THE Canadian Health Coalition (CHC) said on Wednesday it is very pleased with the final recommendations of the Advisory Council on the Implementation of Pharmacare. After spending a year consulting with Canadians, the Council has recommended that Canada adopt a public, universal pharmacare program.
“Pharmacare is the missing piece of Canada’s public health care system,” said Melanie Benard, the CHC’s National Director of Policy and Advocacy. “Canadians have been calling for pharmacare for decades. We applaud the work of the Council and its Chair, Dr. Eric Hoskins. They recognized that universal, public pharmacare is the only way to ensure all Canadians have equitable access to medications.”
Canada is the only country in the world that has a public health care system that doesn’t cover prescription medication. The patchwork system of drug coverage is leaving countless Canadians falling through the cracks. Currently, one in four households can’t afford their prescription medication. “The current system is unfair and unsustainable. Medication should be covered like other health services. When people fill their prescriptions, we should be asking for their health cards, not their credit cards,” added Benard.

Things to do>
(a) List each sentence in the final quotation from Melanie Benard in the pharmacare news item.
(b) Continue the pharmacare news item after its last sentence.

Stored data entries>
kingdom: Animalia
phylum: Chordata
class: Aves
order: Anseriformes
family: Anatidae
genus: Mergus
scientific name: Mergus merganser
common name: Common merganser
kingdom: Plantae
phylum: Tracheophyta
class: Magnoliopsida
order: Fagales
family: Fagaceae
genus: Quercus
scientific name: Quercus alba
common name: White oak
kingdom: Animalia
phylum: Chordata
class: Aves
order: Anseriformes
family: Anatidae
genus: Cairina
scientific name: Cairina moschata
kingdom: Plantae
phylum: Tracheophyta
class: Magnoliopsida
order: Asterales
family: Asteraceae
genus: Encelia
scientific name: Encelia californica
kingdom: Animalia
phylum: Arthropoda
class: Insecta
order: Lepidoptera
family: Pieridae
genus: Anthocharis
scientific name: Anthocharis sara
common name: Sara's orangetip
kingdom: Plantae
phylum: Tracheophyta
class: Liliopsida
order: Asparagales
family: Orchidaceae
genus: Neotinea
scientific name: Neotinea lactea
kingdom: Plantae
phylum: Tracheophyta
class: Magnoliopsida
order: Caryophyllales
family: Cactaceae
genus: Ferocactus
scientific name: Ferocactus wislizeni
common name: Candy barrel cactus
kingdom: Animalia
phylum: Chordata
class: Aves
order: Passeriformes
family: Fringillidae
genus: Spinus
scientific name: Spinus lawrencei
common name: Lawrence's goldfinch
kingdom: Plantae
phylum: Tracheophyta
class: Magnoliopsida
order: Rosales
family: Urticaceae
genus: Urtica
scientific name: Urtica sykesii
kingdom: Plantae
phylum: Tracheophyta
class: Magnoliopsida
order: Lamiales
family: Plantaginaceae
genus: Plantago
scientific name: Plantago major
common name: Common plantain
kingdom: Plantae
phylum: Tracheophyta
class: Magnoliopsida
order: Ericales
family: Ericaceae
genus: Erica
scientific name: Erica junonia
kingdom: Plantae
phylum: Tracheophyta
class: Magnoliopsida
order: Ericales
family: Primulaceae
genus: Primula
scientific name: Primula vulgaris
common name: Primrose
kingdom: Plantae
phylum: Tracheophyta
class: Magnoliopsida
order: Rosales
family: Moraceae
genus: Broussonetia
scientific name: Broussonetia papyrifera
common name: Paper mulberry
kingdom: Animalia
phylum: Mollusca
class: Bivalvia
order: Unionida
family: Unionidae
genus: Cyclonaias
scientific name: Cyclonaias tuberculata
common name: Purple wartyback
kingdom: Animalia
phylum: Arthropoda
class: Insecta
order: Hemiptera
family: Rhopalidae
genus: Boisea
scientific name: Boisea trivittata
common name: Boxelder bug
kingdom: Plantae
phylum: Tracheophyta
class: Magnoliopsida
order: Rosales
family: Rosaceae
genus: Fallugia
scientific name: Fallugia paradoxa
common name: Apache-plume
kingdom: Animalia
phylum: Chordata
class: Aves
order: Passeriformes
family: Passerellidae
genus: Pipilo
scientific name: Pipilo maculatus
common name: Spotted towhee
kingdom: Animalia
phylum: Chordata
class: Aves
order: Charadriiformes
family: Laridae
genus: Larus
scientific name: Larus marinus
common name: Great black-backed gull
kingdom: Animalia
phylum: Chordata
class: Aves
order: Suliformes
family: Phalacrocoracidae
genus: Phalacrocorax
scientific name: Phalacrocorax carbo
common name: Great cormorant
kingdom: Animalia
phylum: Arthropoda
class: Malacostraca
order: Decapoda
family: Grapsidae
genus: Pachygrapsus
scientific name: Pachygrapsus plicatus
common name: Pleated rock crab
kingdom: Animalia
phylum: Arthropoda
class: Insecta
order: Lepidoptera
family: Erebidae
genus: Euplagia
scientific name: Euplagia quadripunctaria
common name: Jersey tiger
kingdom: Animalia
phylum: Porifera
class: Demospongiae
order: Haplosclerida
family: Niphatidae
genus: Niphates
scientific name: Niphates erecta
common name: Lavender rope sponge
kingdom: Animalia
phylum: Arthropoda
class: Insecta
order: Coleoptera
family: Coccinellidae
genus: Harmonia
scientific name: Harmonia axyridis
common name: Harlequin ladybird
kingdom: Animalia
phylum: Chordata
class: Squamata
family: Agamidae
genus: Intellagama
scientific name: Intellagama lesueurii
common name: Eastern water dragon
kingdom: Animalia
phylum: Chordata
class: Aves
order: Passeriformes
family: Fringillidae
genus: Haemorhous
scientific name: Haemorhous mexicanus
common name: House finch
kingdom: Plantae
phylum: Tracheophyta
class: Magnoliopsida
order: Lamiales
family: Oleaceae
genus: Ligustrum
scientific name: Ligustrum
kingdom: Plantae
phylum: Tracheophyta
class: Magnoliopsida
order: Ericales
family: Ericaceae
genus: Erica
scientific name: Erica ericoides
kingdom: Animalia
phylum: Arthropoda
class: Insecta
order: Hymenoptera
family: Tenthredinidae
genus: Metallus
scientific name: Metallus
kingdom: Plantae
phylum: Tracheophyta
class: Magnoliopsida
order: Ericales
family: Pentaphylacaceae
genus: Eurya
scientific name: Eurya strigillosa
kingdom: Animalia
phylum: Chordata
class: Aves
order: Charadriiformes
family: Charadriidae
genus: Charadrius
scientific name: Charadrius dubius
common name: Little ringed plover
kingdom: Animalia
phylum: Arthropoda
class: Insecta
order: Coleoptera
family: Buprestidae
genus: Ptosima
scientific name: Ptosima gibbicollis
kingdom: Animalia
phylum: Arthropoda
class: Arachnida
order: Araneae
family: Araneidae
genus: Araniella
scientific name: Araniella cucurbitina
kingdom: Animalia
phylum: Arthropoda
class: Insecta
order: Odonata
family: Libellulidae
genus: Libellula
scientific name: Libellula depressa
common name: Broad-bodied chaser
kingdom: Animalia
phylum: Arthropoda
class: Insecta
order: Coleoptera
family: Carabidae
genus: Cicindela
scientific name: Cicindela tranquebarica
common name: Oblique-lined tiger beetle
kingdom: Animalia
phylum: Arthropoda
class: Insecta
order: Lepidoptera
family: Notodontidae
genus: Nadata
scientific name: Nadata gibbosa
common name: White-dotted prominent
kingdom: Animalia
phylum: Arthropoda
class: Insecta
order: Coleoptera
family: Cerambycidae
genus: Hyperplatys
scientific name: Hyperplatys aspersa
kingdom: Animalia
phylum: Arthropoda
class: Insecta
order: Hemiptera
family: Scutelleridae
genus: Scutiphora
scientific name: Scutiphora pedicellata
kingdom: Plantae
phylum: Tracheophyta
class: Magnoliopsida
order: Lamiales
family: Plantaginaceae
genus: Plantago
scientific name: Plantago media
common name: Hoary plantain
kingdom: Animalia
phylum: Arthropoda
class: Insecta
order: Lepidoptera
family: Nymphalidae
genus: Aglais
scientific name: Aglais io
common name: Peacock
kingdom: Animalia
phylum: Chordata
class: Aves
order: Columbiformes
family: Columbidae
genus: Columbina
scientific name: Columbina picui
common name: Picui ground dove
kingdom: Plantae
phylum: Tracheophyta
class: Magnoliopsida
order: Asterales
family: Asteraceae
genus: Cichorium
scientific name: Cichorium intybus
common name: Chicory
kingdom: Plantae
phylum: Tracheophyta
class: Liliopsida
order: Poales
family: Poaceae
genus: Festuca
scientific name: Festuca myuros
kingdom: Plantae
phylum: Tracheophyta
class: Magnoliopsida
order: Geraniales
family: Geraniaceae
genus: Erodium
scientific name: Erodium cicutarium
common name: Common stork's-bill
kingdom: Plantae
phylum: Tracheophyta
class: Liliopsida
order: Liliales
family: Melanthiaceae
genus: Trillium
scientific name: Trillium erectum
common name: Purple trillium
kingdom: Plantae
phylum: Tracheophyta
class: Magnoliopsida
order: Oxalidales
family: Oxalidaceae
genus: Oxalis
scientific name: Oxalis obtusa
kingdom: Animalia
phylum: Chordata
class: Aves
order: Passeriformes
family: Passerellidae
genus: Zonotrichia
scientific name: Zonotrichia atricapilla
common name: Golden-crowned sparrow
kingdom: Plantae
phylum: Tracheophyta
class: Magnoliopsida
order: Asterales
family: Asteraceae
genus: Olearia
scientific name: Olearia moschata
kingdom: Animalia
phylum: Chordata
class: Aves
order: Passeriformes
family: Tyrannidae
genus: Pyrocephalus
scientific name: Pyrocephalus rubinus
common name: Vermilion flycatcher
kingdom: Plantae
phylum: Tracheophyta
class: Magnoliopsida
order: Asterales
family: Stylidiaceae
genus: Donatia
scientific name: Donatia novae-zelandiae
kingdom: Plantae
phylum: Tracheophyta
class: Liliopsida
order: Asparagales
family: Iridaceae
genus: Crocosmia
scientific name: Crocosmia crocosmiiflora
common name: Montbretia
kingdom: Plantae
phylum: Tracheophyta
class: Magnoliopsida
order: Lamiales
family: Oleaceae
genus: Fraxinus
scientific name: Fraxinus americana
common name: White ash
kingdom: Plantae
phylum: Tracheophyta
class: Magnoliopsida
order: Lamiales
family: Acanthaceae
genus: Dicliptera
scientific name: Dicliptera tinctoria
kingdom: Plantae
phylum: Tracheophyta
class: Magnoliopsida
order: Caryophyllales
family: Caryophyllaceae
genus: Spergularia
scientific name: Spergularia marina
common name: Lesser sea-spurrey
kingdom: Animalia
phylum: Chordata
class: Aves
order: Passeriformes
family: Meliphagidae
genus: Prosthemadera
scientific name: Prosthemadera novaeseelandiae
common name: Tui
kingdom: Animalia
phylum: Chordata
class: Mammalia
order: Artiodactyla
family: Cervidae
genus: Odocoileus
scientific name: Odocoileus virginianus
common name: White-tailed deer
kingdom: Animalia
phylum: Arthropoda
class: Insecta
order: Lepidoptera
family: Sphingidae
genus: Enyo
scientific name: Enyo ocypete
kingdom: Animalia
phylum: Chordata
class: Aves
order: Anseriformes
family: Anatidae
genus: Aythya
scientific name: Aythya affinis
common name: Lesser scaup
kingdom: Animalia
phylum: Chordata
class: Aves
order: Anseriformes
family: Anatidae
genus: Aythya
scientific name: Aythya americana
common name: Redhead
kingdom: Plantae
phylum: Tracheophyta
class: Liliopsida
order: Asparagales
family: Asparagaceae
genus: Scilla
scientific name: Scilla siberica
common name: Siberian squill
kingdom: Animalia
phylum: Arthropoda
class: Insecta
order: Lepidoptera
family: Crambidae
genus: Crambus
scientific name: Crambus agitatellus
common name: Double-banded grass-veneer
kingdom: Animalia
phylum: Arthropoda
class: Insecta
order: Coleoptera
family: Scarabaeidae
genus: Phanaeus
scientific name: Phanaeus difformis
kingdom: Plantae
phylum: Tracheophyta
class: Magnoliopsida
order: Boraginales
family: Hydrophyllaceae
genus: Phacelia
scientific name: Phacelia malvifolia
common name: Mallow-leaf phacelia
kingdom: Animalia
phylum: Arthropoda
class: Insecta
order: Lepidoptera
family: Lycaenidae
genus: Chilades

Response list>
(a)
- "The current system is unfair and unsustainable."
- "Medication should be covered like other health services."
- "When people fill their prescriptions, we should be asking for their health cards, not their credit cards."

(b)
The Advisory Council has recommended that Canada’s new pharmacare program follows the principles in the Canada Health Act. Pharmacare should be publicly funded and administered, universal, comprehensive, accessible and portable. A new arm’s length drug agency would oversee this new program, reducing the costs of medications through bulk buying. Universal coverage for essential medicines should be provided by 2022 and a fully comprehensive pharmacare program should be in place by 2027.
“The Council’s recommendations should be implemented as soon as possible. This will be a ballot-box issue in the upcoming federal election. We’ll be calling on all the political parties to make universal, public pharmacare part of their election platforms. Canadians have been waiting for this for far too long, and we’re finally close to getting it. No one should have to choose between putting food on the table and buying the medications they need,” said Benard.